Before you get started you need to know:

  • The environment in which you are restoring the database - replace throughout the scripts
  • The name of the database which needs to be restored - if you are restoring multiple databases, you will need to carry out these steps again for it

For more information, read the AWS documentation on Restoring from a DB Snapshot.

1. Retrieve the relevant database information

In this example, we’re using describe-db-instances to identify the instances we want a snapshot for.

# Find the database you want to find snapshots for (easily identified by its name)
aws rds describe-db-instances | jq '.DBInstances | .[] | {DBInstanceIdentifier, DBName}'
DATABASE_ID="<replace_with_previous_output>"

Find and export the relevant VPC and Security Group configuration for your RDS restore

aws rds describe-db-instances \
 --db-instance-identifier terraform-20230623123439228000000001 \
 --query 'DBInstances[].[VpcSecurityGroups[].VpcSecurityGroupId,DBParameterGroups[].DBParameterGroupName,DBSubnetGroup.DBSubnetGroupName]'

Example of the output:

  • vpc-security-group-id = sg-XXXXXXXX
  • db-parameter-group-name = local-links-manager-postgres-XXXXXXXXXX
  • db-subnet-group-name = blue-govuk-rds-subnet

Now export the result:

DB_SUBNET_GROUP_NAME="<replace_with_previous_output>"
VPC_SECURITY_GROUP_ID="<replace_with_previous_output>" # A comma-separated list of sg ids
DB_PARAMETER_GROUP_NAME="<replace_with_previous_output>"

2. Retrieve a list of all snapshot ARNs for your database name

aws rds describe-db-snapshots | jq '.DBSnapshots | .[] | select(.DBInstanceIdentifier = "$DATABASE_ID") | {DBInstanceIdentifier, DBSnapshotIdentifier}'

# Decide which snapshot you want and set its identifier below
SNAPSHOT_IDENTIFIER="<replace_with_previous_output>"

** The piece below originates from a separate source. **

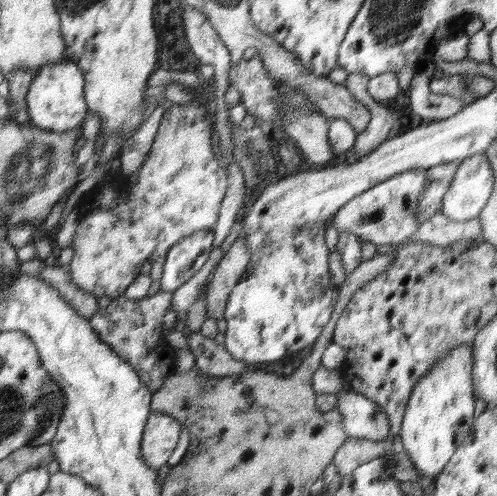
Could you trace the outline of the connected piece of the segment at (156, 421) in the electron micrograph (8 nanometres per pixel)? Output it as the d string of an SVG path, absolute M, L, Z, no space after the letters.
M153 413L147 424L143 451L152 468L162 468L174 456L182 438L182 423L168 413Z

3. Restore the database instance from a snapshot

The restored database must have the same security groups and be in the same VPC (that’s the “subnet group name” parameter) as the original one, otherwise, apps won’t be able to connect to it. Therefore the database needs to be restored in the same VPC and with the same security groups as the original instance the snapshot came from.

Using the stored variables from the previous steps:

aws rds restore-db-instance-from-db-snapshot \
  --db-subnet-group-name $DB_SUBNET_GROUP_NAME \
  --db-instance-identifier restored-$DATABASE_ID \
  --db-snapshot-identifier $SNAPSHOT_ARN \
  --vpc-security-group-ids $VPC_SECURITY_GROUP_ID

To see the newly created database instance, log into AWS Console > RDS > Databases > filter for your database name. You should see the original and newly created one.

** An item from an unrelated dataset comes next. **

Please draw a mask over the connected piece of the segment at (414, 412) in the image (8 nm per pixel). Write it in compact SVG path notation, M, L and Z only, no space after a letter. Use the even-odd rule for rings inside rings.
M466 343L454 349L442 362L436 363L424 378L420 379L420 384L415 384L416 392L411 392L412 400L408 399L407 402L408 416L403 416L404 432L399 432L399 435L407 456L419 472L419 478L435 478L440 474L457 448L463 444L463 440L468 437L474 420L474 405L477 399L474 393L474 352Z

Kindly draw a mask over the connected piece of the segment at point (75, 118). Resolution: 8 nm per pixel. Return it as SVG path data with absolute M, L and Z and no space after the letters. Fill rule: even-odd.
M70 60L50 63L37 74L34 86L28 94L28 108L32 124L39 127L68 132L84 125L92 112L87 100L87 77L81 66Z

4. Test the database has been fully restored

Before moving on to the next step we need to ensure that the database has been fully restored and is ready to be used:

aws rds wait db-instance-available --db-instance-identifier restored-${DATABASE_ID}

This command will wait until the database is ready, and then exit without any output.

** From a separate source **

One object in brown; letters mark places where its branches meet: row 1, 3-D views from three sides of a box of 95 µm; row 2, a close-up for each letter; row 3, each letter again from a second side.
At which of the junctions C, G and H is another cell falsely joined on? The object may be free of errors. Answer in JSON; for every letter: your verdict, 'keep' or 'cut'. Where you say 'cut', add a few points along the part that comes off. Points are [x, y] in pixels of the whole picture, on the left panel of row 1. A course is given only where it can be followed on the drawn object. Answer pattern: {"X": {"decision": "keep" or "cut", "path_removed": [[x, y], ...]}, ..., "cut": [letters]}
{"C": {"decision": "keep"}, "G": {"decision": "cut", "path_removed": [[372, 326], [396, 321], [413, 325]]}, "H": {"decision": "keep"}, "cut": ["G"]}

5. Get the new database’s hostname

Make a note of the new endpoint address:

aws rds describe-db-instances \
  --db-instance-identifier "restored-${DATABASE_ID}" \
  --query 'DBInstances[].Endpoint.Address'

6. Update the existing secrets manager secret value

This requires updating the existing secrets manager secret for the database you’ve just restored

  1. Log in to AWS in the correct environment: development, staging or production
  2. In AWS Secrets Manager, search for and click on the relevant secret
  3. Under the “Overview” tab, in the “Secret Value” section, select “Retrieve Secret Value”.
  4. Make a note of the existing value, in case you need to revert the changes (for example, if performing a drill).
  5. Click “Edit”, and replace the value of the host and dbInstanceIdentifier fields with the URL and identifier of the new database instance. Click “Save”.

7. Redeploy the affected ECS applications

The execution role in ECS passes secret values to a new revision of the application. This process is triggered by a standard deployment using terraform with a new docker image.

  1. Open an empty PR you want to cut a release for
  2. Seek approval to merge this PR (for staging and production releases)
  3. Manually gated production releases will need to be approved after the staging workflow has completed

You’ll want to keep an eye on the #tariff-alerts channel and validate the application is still running using your usual process.